[Items listed in a dataset]
▼

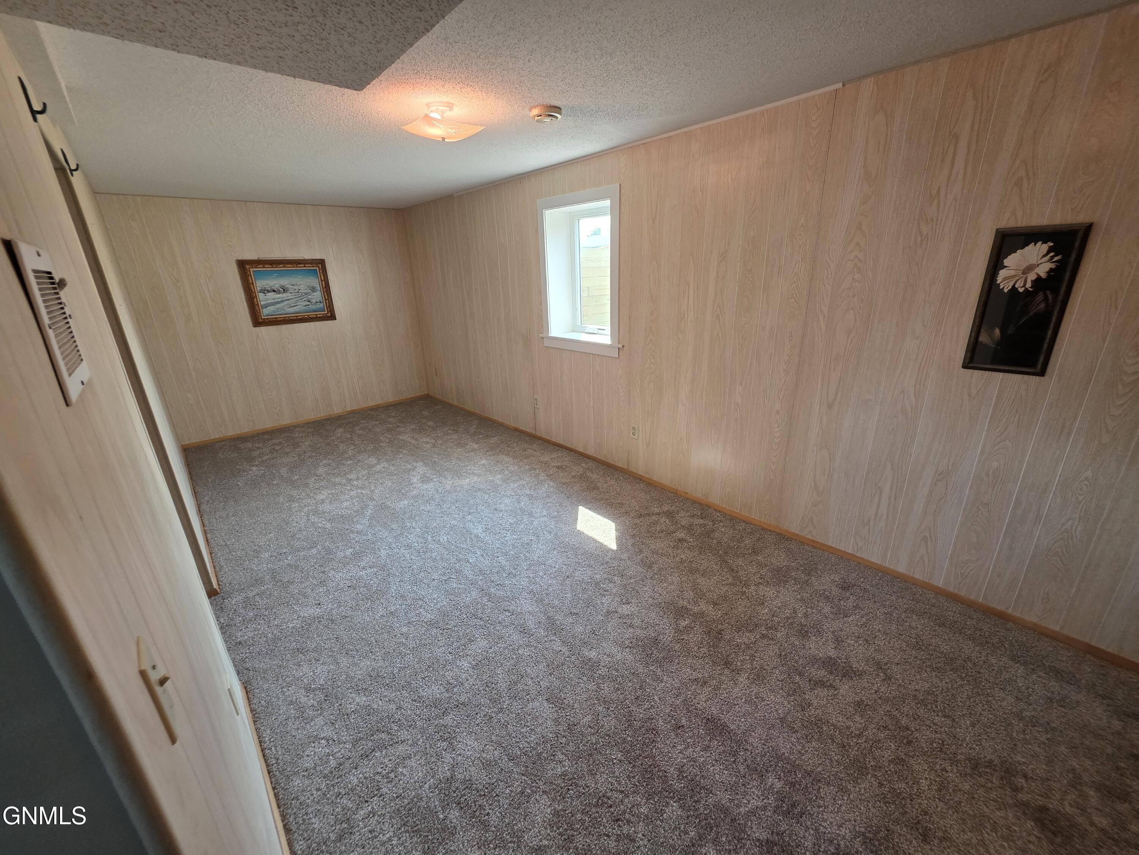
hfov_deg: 106.2
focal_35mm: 13
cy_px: 428
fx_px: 428
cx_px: 570
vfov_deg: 89.9
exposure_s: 1/120
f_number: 1.9
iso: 200
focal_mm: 2.2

▲

### Your goal
Your task is to set down the records shown above exactly, minus any pictures.

### Answer space
hfov_deg: 106.2
focal_35mm: 13
cy_px: 428
fx_px: 428
cx_px: 570
vfov_deg: 89.9
exposure_s: 1/120
f_number: 1.9
iso: 200
focal_mm: 2.2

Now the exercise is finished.